Sajatovic Martha, Patel Amita, Hebert Mello, Mar Alexander, Moore Richard, Bristow Ali, Farahmand Khody, Siegert Scott
Case Western Reserve University School of Medicine, Cleveland, Ohio; Neurological and Behavioral Outcomes Center, University Hospitals Cleveland Medical Center, Cleveland, Ohio.
Institute for Psychiatric Education, Dayton, Ohio.
Clin Ther. 2023 Dec;45(12):1222-1227. doi: 10.1016/j.clinthera.2023.09.024. Epub 2023 Nov 10.
One-capsule, once-daily valbenazine is approved for tardive dyskinesia and under evaluation for chorea associated with Huntington's disease, conditions in which patients often experience dysphagia. In vitro studies were conducted to assess the suitability of crushing the contents of valbenazine capsules (40 and 80 mg) for mixing with soft foods or liquids or administration via a gastrostomy tube (G-tube).
In study 1, the dissolution of whole valbenazine capsules and crushed capsule contents were measured serially for 1 hour. In study 2, valbenazine recovery was evaluated after crushed contents were mixed with soft foods, buffer solutions (pH range, 1.2-6.8), and fed-state simulated gastric fluid. In study 3, valbenazine recovery was evaluated after crushed contents were dispersed in water and delivered via a G-tube. In studies 2 and 3, acceptable valbenazine recovery was 90% to 110%.

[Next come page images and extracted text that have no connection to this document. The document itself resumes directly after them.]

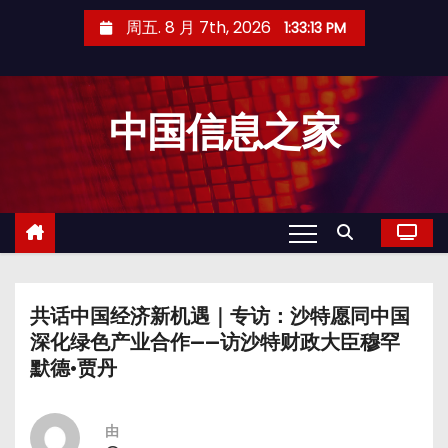
跳
周五. 8 月 7th, 2026
1:33:14 PM
至
内
容
中国信息之家
共话中国经济新机遇｜专访：沙特愿同中国
深化绿色产业合作——访沙特财政大臣穆罕
默德·贾丹
由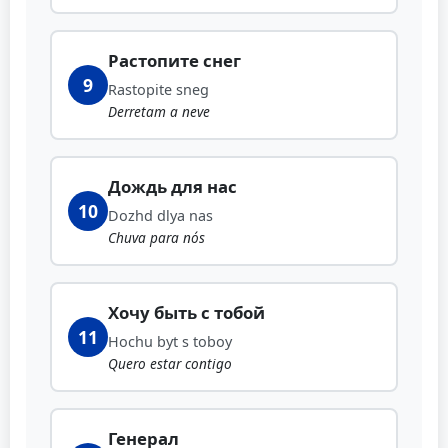
Растопите снег
9
Rastopite sneg
Derretam a neve
Дождь для нас
10
Dozhd dlya nas
Chuva para nós
Хочу быть с тобой
11
Hochu byt s toboy
Quero estar contigo
Генерал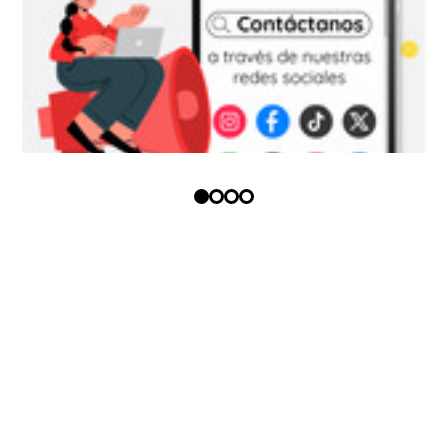
Copyright (c) - Todos los derechos
reservados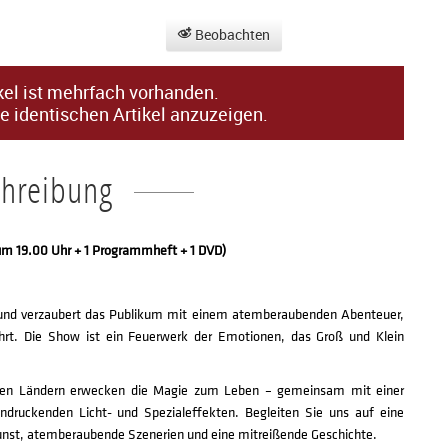
Beobachten
kel ist mehrfach vorhanden.
e identischen Artikel anzuzeigen.
chreibung
 um 19.00 Uhr + 1 Programmheft + 1 DVD)
 und verzaubert das Publikum mit einem atemberaubenden Abenteuer,
ührt. Die Show ist ein Feuerwerk der Emotionen, das Groß und Klein
enen Ländern erwecken die Magie zum Leben – gemeinsam mit einer
druckenden Licht- und Spezialeffekten. Begleiten Sie uns auf eine
unst, atemberaubende Szenerien und eine mitreißende Geschichte.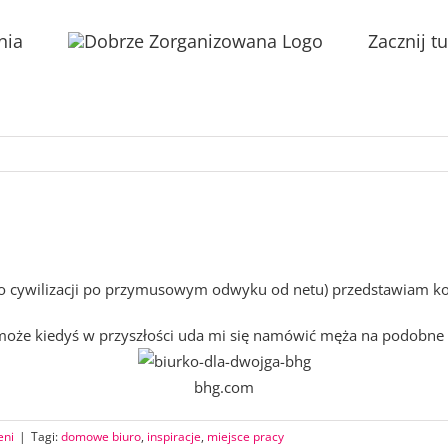
nia
Zacznij tu
a
 cywilizacji po przymusowym odwyku od netu) przedstawiam kol
ć może kiedyś w przyszłości uda mi się namówić męża na podobne
bhg.com
eni
|
Tagi:
domowe biuro
,
inspiracje
,
miejsce pracy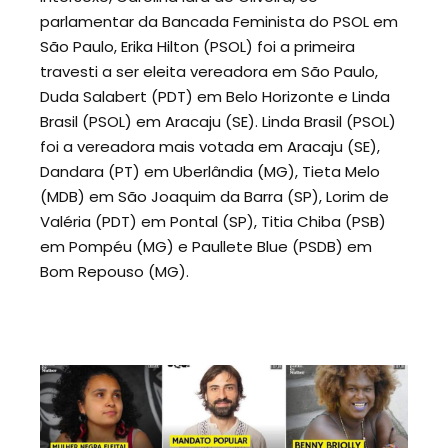
parlamentar da Bancada Feminista do PSOL em
São Paulo, Erika Hilton (PSOL) foi a primeira
travesti a ser eleita vereadora em São Paulo,
Duda Salabert (PDT) em Belo Horizonte e Linda
Brasil (PSOL) em Aracaju (SE). Linda Brasil (PSOL)
foi a vereadora mais votada em Aracaju (SE),
Dandara (PT) em Uberlândia (MG), Tieta Melo
(MDB) em São Joaquim da Barra (SP), Lorim de
Valéria (PDT) em Pontal (SP), Titia Chiba (PSB)
em Pompéu (MG) e Paullete Blue (PSDB) em
Bom Repouso (MG).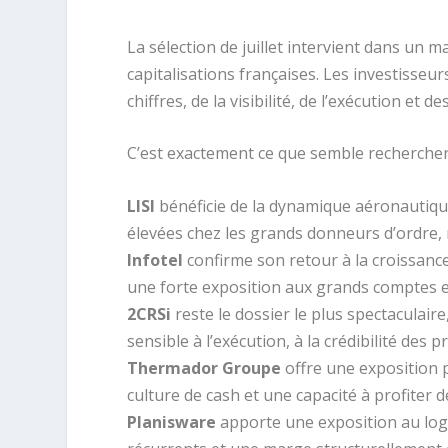
La sélection de juillet intervient dans un m
capitalisations françaises. Les investisseu
chiffres, de la visibilité, de l’exécution et d
C’est exactement ce que semble rechercher
LISI
bénéficie de la dynamique aéronautiqu
élevées chez les grands donneurs d’ordre, 
Infotel
confirme son retour à la croissanc
une forte exposition aux grands comptes et
2CRSi
reste le dossier le plus spectaculair
sensible à l’exécution, à la crédibilité des 
Thermador Groupe
offre une exposition p
culture de cash et une capacité à profiter 
Planisware
apporte une exposition au logi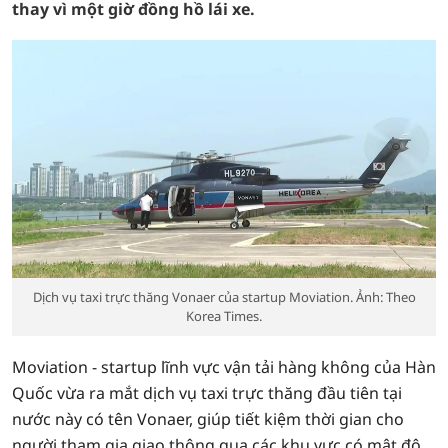
thay vì một giờ đồng hồ lái xe.
Dịch vụ taxi trực thăng Vonaer của startup Moviation. Ảnh: Theo
Korea Times.
Moviation - startup lĩnh vực vận tải hàng không của Hàn
Quốc vừa ra mắt dịch vụ taxi trực thăng đầu tiên tại
nước này có tên Vonaer, giúp tiết kiệm thời gian cho
người tham gia giao thông qua các khu vực có mật độ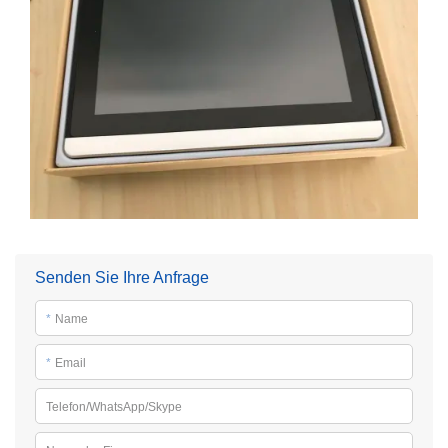
Senden Sie Ihre Anfrage
*
Name
*
Email
Telefon/WhatsApp/Skype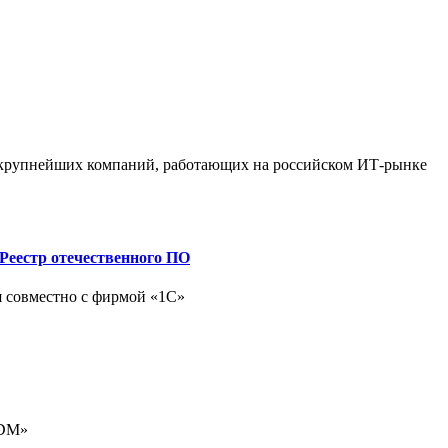
0 крупнейших компаний, работающих на российском ИТ-рынке
Реестр отечественного ПО
 совместно с фирмой «1С»
MDM»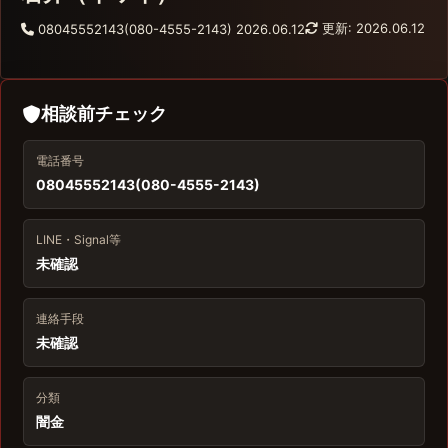
更新: 2026.06.12
08045552143(080-4555-2143)
2026.06.12
相談前チェック
電話番号
08045552143(080-4555-2143)
LINE・Signal等
未確認
連絡手段
未確認
分類
闇金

Study 1 indicated rapid and complete drug release for whole valbenazine capsules and crushed capsule contents, with similar release at 10 minutes (whole, 94%-99%; crushed, 98%-100%) and 60 minutes (whole, 101%-103%; crushed, 101%-102%). Study 2 found acceptable valbenazine recovery within 2 hours of adding crushed capsule contents to tested foods, buffers, or fed-state simulated gastric fluid (recovery, 92%-102%). Study 3 found acceptable valbenazine recovery when crushed contents were added to cold or hot water and delivered via G-tube, with a water cup rinse to capture residual contents (recovery, 91%-97%).
These studies indicate the potential viability of valbenazine formulation(s) that can be added to soft foods or liquids or delivered via G-tube. Such formulations will be important for individuals who require treatment with a vesicular monoamine transporter 2 inhibitor but cannot swallow whole pills.
每日一次服用一粒的缬苯那嗪已被批准用于治疗迟发性运动障碍,目前正在评估其对亨廷顿舞蹈症相关舞蹈症的疗效,这些病症的患者常伴有吞咽困难。进行体外研究以评估碾碎缬苯那嗪胶囊(40毫克和80毫克)内容物与软食或液体混合或通过胃造瘘管(G管)给药的适用性。
在研究1中,连续1小时测量完整缬苯那嗪胶囊和碾碎胶囊内容物的溶出度。在研究2中,将碾碎的内容物与软食、缓冲溶液(pH范围为1.2 - 6.8)和进食状态模拟胃液混合后,评估缬苯那嗪的回收率。在研究3中,将碾碎的内容物分散在水中并通过G管给药后,评估缬苯那嗪的回收率。在研究2和3中,缬苯那嗪的可接受回收率为90%至110%。
研究1表明,完整缬苯那嗪胶囊和碾碎的胶囊内容物药物释放迅速且完全,在10分钟时释放相似(完整胶囊,94% - 99%;碾碎,98% - 100%),在60分钟时也相似(完整胶囊,101% - 103%;碾碎,101% - 102%)。研究2发现,将碾碎的胶囊内容物添加到受试食物、缓冲液或进食状态模拟胃液中2小时内,缬苯那嗪回收率可接受(回收率,92% - 102%)。研究3发现,将碾碎的内容物添加到冷水或热水中并通过G管给药,用水杯冲洗以收集残留内容物时,缬苯那嗪回收率可接受(回收率,91% - 97%)。
这些研究表明了缬苯那嗪制剂添加到软食或液体中或通过G管给药的潜在可行性。这种制剂对于需要用囊泡单胺转运体2抑制剂治疗但无法吞咽整片药物的个体很重要。